WIKIMEDIA, JAMES HEILMANWhen doctors are testing new drugs or treatments for diseases, randomized controlled clinical trials are considered the gold standard. But in my field of traumatic brain injury (TBI), this gold standard approach is not working. Over the last three decades, dozens of Phase 3 clinical trials evaluating TBI treatments have failed to provide solid evidence of patient benefit.
When a therapy reaches Phase 3 clinical trials, it has already been tested in animals and in early-stage human studies. Each and every TBI drug that has reached late-stage clinical trials has failed. This 100 percent failure rate represents a huge human and economic cost. Why is this happening?
It is possible that the drugs tested just don’t work. Alternatively, some treatments may have been helping patients, but they were tested in a format where the benefit was not discernible above statistical noise.
I believe clinical trials for TBI and other neurological disorders should be designed and conducted differently. My perspective is informed by watching progesterone therapy for TBI, an approach I have studied in animals for many years, progress into the clinical realm. But my concerns apply to other TBI therapies, as well as those for other neurological conditions, such as stroke and Alzheimer’s disease.
My research on progesterone grew out of the observation that female animals and women tend to better recover from TBI than their male counterparts—a phenomenon first reported in the 1970s. In animal studies, my team and several others around the world found that progesterone can reduce the metabolic cascade of damage that accompanies TBI and other forms of brain injury.

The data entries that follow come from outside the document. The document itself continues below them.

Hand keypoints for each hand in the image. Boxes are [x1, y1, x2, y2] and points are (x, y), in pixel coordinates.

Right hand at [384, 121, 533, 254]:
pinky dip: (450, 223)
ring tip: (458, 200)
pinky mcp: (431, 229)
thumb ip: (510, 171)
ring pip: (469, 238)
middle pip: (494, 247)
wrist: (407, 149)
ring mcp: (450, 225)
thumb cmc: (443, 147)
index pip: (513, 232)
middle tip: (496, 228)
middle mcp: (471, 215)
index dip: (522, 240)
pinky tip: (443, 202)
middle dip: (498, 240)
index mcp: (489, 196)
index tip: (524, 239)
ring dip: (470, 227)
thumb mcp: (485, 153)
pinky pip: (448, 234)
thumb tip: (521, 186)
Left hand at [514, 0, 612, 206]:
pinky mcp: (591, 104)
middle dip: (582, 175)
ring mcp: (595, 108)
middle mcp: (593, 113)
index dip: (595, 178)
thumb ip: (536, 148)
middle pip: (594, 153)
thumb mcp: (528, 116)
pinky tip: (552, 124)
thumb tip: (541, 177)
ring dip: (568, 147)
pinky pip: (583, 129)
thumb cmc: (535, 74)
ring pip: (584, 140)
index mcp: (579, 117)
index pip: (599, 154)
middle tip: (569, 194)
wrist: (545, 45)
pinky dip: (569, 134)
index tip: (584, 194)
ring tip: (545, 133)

In contrast, two large Phase 3 clinical trials of progesterone for TBI—one sponsored by the National Institutes of Health (NIH); the other, privately funded—were stopped in 2014 because they did not show a clear benefit to patients. Looking back on these two studies, I see several factors that may have interfered with the ability to detect success of this treatment, including:
That TBI patients are a heterogeneous group. The location and extent of injury varies, as does the time it takes for a patient to reach a hospital. On top of that, patients’ underlying resilience and capacity for recovery may be affected by age, sex, and pre-existing conditions. Enrolling everyone with a “TBI” regardless of locus and cause of injury can substantially add to variability of outcome.
Insufficient recovery metrics: tools like the Glasgow Coma Scale are blunt instruments for measuring the complexity of brain injury and recovery, and patients are not always the best judges of the extent and quality of their conditions.
- Insufficient dose optimization: a retrospective analysis taking into account the physiological differences between rodents and humans, has suggested that patients received doses of progesterone that were substantially higher then the optimal doses derived from the animal studies.
The commendable goals of speed, including as many patients as possible and reducing costs undoubtedly drove study design choices. Still, doing more preliminary research first could have saved time and money later on. Future clinical trials ought to:
Refine patient selection criteria. The field of stroke has a record of clinical success that has been almost as dismal as that of TBI. An exception came with recent studies showing the benefit of endovascular clot-removal devices, which were only successful after better patient selection criteria were adopted. For TBI, this may include stratification by age, sex, or type of injury.
Adopt adaptive designs, which allow for changes in group assignments as the trial progresses, rather than having initial assignments locked in. In 2010, the Food and Drug Administration issued a draft guidance on adaptive design studies. These trial designs are more prevalent in oncology, where outcomes can be measured unambiguously (through the disappearance of cancer cells or patient survival). Encouragingly, Alzheimer’s disease researchers have begun to embrace adaptive trial designs.
Include multiple quantitative outcome measures that are more likely to reveal the extent and duration of recovery. Fortunately, more fine-grained outcome measures are available, such as those assembled by the NIH Toolbox for the assessment of neurological and behavioral function. Collaborators on the Department of Defense-funded TBI Endpoints Development Award are working toward this goal.
- Require more optimization of dose and route of administration, with a firmer understanding of drug mechanism and metabolic characteristics.
Although I believe that the current research-based evidence points to another try for progesterone, my primary goal is to help find a safe and effective treatment for TBI, whatever the agent turns out to be. Taking into account preclinical experiments with a variety of different drugs whose mechanisms are known, the 100 percent failure rate for TBI clinical trials strongly suggests that the problem may be more with study design.
As researchers continue to move treatments for complex neurological disorders through clinical trials, it is imperative that we learn from past mistakes.
Donald Stein is an Asa G. Candler and Distinguished Professor in Emergency Medicine at Emory University School of Medicine in Atlanta. He continues to conduct research on the neuroprotective properties of neurosteroids and, along with Emory, holds patents on progesterone for use in CNS injuries but receives no licensing fees or royalties.